» **Задание a**
Измените записи, начиная со строки, где есть «Question: Is gold textured picture frame at left at», и заканчивая строкой, где есть «Question: From a real-world perspective, is black glossy», включительно: замените «black glossy tv» на «black matte tv», а всё остальное оставьте без изменений.

» **Выбранный отрывок**
__________________________________________________
Уже упоминавшийся Себастьян Крамуази особенно высоко ставит Нонна как теолога: каждый эпитет первых стихов парафразы направлен, согласно Крамуази, против одной из ересей: ἄχρονος (невременный) — против арианства, ἀκίχητος (невозмущаемый) — против евномианства, ἀμήτωρ (не имеющий матери) — против валентинианства; таким образом Крамуази приравнивает структуру нонновских стихов к структуре важнейших догматов церкви, в центральных определениях которых каждое слово (часто это такие же отрицающие эпитеты) отсекает одну из ересей.
Упадок репутации Нонна как поэта сразу компротирует его и как богослова: Гейнсий упрекает Нонна в ересях арианства и полупелагианства:[144] ведь Нонн называет Святого Духа ἁγνόν πνεῦμα.[145] или πνεῦμα вместо ἄγιον πνεῦμα и не употребляет слово ὁμοούσιος. «Aristarchus sacer» привлек к себе внимание филологов и теологов того времени: Салмазий[146] возмущался необоснованно возводимой на Нонна клеветой.
__________________________________________________
» **Предоставленные записи**
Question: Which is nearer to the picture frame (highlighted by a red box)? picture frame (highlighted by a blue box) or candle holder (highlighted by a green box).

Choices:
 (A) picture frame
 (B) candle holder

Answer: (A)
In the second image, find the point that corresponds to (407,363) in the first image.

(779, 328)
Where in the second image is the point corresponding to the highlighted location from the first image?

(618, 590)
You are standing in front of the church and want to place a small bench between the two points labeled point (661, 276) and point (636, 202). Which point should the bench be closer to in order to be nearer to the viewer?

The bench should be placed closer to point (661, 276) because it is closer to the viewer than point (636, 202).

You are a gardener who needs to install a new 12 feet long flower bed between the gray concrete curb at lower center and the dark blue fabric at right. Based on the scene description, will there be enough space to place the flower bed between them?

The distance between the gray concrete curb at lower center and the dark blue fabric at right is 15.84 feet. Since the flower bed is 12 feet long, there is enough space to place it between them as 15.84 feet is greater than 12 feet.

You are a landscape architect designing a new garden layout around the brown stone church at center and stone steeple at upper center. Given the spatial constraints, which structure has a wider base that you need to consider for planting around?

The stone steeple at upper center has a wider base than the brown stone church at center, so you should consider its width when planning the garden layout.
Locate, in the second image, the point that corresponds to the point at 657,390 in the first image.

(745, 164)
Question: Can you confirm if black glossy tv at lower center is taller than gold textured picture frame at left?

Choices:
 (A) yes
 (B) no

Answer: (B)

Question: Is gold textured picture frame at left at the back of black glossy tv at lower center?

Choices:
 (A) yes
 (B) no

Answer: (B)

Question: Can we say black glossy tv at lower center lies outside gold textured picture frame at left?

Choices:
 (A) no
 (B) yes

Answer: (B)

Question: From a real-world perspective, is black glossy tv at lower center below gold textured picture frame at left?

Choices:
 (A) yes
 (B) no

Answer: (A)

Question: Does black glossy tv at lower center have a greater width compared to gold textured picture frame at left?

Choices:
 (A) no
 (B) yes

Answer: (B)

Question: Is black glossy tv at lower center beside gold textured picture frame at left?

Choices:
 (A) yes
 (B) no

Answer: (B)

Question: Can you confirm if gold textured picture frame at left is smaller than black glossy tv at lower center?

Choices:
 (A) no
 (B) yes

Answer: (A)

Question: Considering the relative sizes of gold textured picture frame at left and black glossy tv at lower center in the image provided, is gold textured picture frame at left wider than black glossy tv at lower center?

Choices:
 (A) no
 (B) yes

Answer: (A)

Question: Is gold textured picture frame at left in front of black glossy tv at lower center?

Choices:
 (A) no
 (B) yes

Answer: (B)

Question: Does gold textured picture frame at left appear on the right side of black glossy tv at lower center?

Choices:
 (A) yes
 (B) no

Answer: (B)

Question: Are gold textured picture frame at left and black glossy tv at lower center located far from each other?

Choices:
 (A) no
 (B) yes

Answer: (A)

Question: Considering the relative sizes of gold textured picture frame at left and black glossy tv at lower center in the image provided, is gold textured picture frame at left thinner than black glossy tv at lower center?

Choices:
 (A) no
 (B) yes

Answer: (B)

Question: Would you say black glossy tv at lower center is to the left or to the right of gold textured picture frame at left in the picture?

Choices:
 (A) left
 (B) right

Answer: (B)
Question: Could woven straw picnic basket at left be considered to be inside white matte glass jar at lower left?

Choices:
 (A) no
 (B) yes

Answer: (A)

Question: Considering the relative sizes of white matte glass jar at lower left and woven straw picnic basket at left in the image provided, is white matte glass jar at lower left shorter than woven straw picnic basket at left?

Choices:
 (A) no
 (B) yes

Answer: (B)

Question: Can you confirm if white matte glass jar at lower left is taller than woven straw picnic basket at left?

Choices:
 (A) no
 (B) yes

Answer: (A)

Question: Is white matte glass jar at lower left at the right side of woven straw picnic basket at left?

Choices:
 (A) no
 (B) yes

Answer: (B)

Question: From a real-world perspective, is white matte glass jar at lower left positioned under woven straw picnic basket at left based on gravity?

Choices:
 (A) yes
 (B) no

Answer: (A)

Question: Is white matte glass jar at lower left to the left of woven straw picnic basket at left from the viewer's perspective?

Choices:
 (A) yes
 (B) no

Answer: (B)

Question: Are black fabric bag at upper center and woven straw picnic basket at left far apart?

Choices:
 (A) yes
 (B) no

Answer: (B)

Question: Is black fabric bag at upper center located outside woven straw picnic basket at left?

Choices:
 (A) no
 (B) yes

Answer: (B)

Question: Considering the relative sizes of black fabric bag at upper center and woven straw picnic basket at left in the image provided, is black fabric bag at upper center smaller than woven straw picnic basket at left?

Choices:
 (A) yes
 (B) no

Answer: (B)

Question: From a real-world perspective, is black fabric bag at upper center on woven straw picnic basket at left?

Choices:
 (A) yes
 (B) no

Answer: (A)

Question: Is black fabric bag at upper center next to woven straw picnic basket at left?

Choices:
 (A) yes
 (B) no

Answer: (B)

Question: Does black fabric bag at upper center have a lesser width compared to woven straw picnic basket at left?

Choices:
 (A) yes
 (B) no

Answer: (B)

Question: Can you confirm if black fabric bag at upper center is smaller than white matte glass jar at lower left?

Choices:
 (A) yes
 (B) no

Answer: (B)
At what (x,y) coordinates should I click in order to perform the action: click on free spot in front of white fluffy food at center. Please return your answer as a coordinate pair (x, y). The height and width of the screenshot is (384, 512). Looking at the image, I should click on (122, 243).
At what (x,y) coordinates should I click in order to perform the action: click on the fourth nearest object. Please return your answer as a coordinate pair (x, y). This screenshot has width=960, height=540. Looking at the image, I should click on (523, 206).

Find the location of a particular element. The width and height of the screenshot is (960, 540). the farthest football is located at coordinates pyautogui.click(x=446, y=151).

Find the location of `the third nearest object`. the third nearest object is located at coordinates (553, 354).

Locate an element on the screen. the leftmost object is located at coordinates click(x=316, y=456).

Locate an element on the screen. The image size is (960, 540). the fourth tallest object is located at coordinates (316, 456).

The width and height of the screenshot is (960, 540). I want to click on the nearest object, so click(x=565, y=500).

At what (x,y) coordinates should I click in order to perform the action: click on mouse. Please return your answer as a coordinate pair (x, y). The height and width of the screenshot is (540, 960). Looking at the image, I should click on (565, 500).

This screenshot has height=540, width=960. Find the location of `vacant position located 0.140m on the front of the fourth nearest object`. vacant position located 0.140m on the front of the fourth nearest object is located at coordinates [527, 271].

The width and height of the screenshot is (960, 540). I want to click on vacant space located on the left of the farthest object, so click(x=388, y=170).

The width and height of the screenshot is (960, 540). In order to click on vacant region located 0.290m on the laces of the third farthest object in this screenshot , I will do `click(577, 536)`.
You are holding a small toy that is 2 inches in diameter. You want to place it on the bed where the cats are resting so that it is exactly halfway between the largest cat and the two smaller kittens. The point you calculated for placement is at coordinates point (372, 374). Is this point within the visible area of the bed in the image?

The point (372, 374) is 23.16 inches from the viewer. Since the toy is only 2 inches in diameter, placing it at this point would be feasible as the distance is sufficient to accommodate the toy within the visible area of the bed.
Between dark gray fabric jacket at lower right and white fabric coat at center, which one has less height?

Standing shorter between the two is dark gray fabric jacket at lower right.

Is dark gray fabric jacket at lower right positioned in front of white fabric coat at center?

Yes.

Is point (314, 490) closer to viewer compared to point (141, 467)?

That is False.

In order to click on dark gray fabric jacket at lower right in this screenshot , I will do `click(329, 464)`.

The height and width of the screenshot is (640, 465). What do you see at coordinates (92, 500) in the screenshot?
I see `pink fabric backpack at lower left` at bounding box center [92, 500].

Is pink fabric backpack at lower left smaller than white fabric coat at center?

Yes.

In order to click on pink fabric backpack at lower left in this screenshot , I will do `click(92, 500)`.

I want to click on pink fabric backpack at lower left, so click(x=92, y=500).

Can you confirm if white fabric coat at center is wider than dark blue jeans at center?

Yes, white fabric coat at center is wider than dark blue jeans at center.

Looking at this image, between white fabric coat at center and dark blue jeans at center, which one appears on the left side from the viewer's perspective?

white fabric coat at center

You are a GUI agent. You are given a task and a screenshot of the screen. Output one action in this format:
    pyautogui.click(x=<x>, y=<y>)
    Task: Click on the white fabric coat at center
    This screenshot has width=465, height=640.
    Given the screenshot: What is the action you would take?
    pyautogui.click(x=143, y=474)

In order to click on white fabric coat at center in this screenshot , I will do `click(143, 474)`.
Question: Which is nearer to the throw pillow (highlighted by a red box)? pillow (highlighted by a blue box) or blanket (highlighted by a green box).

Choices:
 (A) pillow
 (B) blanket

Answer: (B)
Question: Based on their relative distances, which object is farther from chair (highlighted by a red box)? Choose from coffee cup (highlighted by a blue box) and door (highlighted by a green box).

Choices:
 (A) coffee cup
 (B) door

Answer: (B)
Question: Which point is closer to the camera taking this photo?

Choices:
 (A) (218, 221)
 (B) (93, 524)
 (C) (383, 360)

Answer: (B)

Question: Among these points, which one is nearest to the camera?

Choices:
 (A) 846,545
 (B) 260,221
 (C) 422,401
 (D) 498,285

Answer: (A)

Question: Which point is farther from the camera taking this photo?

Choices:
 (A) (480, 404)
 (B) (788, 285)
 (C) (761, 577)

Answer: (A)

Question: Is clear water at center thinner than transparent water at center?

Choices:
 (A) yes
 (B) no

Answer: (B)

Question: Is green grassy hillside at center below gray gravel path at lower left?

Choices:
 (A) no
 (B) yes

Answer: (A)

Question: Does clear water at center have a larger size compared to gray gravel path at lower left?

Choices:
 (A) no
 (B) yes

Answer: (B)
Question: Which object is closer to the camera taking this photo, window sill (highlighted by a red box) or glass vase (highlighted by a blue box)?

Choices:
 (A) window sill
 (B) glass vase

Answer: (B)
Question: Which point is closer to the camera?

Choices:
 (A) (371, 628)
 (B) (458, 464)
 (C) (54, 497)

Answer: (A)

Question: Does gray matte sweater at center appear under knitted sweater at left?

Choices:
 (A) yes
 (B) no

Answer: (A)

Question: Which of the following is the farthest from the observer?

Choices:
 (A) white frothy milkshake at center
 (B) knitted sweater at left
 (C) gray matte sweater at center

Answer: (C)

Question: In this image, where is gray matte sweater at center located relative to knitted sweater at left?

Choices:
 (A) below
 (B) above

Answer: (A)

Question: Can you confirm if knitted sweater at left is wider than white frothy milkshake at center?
__________________________________________________
» **Задание b**
Ответьте на вопросы по выбранному отрывку, сохранив нумерацию.
(i) Против какой ереси, по мнению Крамуази, направлен эпитет ἀμήτωρ?
(ii) В каких ересях Гейнсий упрекает Нонна?
(iii) Кто возмущался клеветой, возводимой на Нонна?

» **Полный ответ a**
Question: Is gold textured picture frame at left at the back of black matte tv at lower center?

Choices:
 (A) yes
 (B) no

Answer: (B)

Question: Can we say black matte tv at lower center lies outside gold textured picture frame at left?

Choices:
 (A) no
 (B) yes

Answer: (B)

Question: From a real-world perspective, is black matte tv at lower center below gold textured picture frame at left?

» **Полный ответ b**
(i) Против валентинианства.
(ii) В ересях арианства и полупелагианства.
(iii) Салмазий.